Specializing In:Probabilistic graphical models Predictive modeling Clinical research
About Han Yu
I received my medical degree from China Medical University in 2010 with a focus on oncology and PhD in Biostatistics from University at Buffalo in 2018. My long-term research interest is clinical research, probabilistic graphical models, network-based data integration and predictive modeling. Since joining Roswell Park in September 2018, I have participated in multiple Phase I and II clinical trials and served in the Data Safety Monitoring Committee. Using network-based and multi-omics approaches, I have contributed to multiple studies on elucidating the genomic and metabolic changes under environmental exposures or therapeutic interventions. Furthermore, I am experienced in the application of machine learning techniques in biomedical research. By combining biological networks and machine learning techniques, my model for protein abundance prediction in ovarian and breast cancers is one of the top performing models in NCI-CPTAC DREAM proteogenomics computational challenge. I was invited to join a collaborative effort and co-author an overview paper on this competition.
Roswell Park Comprehensive Cancer Center
- Assistant Professor of Oncology
- Department of Biostatistics and Bioinformatics
Education and Training:
- 2018 - PhD - Biostatistics, School of Public Health and Health Professions, State University of New York at Buffalo
- 2016 - MA - Biostatistics, School of Public Health and Health Professions, State University of New York at Buffalo
- 2013 – MS – Neuroscience, State University of New York at Buffalo
- 2010 - MBBS & MS - Medicine, China Medical University, China
- American Statistical Association
Many biological systems can be well described as networks. Developing statistical methods that can effectively analyze biological networks is currently my research focus. We proposed an attribute-based module detection approach and applied to cell signaling pathways and protein-protein interaction networks with gene expression data in breast cancer patients. This method has been shown effective in identifying functional gene groups responsible for patients’ clinical outcome. Currently, my focus is on integrating network information in predictive modeling. My second research focus is Bayesian network, in which the directed edges encode the conditional independencies between variables. Bayesian networks are graphical representations of complex relationships among variables and can be used to answer probabilistic queries and is broadly applied to facilitate decision-making and prediction effects of perturbations in networks. The R BayesNetBP package I developed is an open source software that supports probabilistic reasoning in conditional Gaussian Bayesian networks.
- Yu, H., Moharil, J. & Blair, R.H. (2020). BayesNetBP: An R package for probabilistic reasoning in Bayesian Networks. Journal of Statistical Software, 94(3), 1–31.

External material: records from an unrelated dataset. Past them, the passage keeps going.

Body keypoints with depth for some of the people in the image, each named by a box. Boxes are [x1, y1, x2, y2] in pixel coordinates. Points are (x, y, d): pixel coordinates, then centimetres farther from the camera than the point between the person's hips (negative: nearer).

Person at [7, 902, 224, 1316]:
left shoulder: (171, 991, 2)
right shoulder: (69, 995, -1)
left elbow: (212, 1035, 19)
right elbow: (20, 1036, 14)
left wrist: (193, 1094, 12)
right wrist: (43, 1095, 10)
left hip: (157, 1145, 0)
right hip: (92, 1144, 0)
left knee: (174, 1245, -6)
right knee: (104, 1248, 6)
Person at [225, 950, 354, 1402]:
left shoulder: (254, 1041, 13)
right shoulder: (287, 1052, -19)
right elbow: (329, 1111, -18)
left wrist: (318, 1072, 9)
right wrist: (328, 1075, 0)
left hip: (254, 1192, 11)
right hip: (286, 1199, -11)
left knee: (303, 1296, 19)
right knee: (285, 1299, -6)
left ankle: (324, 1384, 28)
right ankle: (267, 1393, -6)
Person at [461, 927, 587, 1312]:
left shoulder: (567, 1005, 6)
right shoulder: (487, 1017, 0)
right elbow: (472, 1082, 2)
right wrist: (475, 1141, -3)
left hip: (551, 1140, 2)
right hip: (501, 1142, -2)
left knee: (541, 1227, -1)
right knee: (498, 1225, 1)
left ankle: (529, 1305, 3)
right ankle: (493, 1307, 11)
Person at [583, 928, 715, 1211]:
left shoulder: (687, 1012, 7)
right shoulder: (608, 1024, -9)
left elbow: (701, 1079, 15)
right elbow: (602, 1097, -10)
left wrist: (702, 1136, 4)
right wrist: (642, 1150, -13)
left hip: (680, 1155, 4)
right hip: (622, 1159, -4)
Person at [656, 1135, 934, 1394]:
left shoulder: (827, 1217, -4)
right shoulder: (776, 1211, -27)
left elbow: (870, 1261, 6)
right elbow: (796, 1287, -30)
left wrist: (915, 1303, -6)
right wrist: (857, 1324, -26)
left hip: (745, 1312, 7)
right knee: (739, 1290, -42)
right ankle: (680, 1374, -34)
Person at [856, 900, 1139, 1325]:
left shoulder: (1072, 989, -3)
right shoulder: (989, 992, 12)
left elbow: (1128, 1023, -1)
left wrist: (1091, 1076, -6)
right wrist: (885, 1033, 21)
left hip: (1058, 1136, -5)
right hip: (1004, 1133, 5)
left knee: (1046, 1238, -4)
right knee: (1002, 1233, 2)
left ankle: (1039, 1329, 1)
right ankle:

- Yang, M., Petralia, F., Li, Z., Li, H., and Ma, W., Song, X, Kim, S., Lee, H., Yu, H., Lee, B., Bae, S., Heo, E., Kaczmarczyk, J., Stępniak, P., Warchol, M., Yu, T., Calinawan, AP., Boutros, PC., Payne, SH., and Reva, B., NCI-CPTAC-DREAM Consortium, Boja, E., and Rodriguez, H., Stolovitzky, G., Guan, Y., Kang, J., Wang, P., Fenyo, D., & Saez-Rodriguez, J. (2020). Community assessment of the predictability of cancer protein and phosphoprotein levels from genomics and transcriptomics. Cell Systems. https://doi.org/10.1016/j.cels.2020.06.013.
- Yu, H, & Blair, R.H. (2019). Integration of probabilistic regulatory networks into constraint-based models of metabolism with applications to Alzheimer’s disease. BMC Bioinformatics, 20(1), 386.
- Yu, H, Chapman, B., Di Florio, A., Eishen, E., Gotz, D., Jacob, M. & Blair, R.H. (2019). Bootstrapping estimates of stability for clusters, observations and model selection. Computational Statistics. 34(1), 349-372.
- Yu, H. & Blair, R.H. (2016). A framework for attribute-based community detection with applications to integrated functional genomics. Pacific Symposium in Biocomputing, 21, 69-80.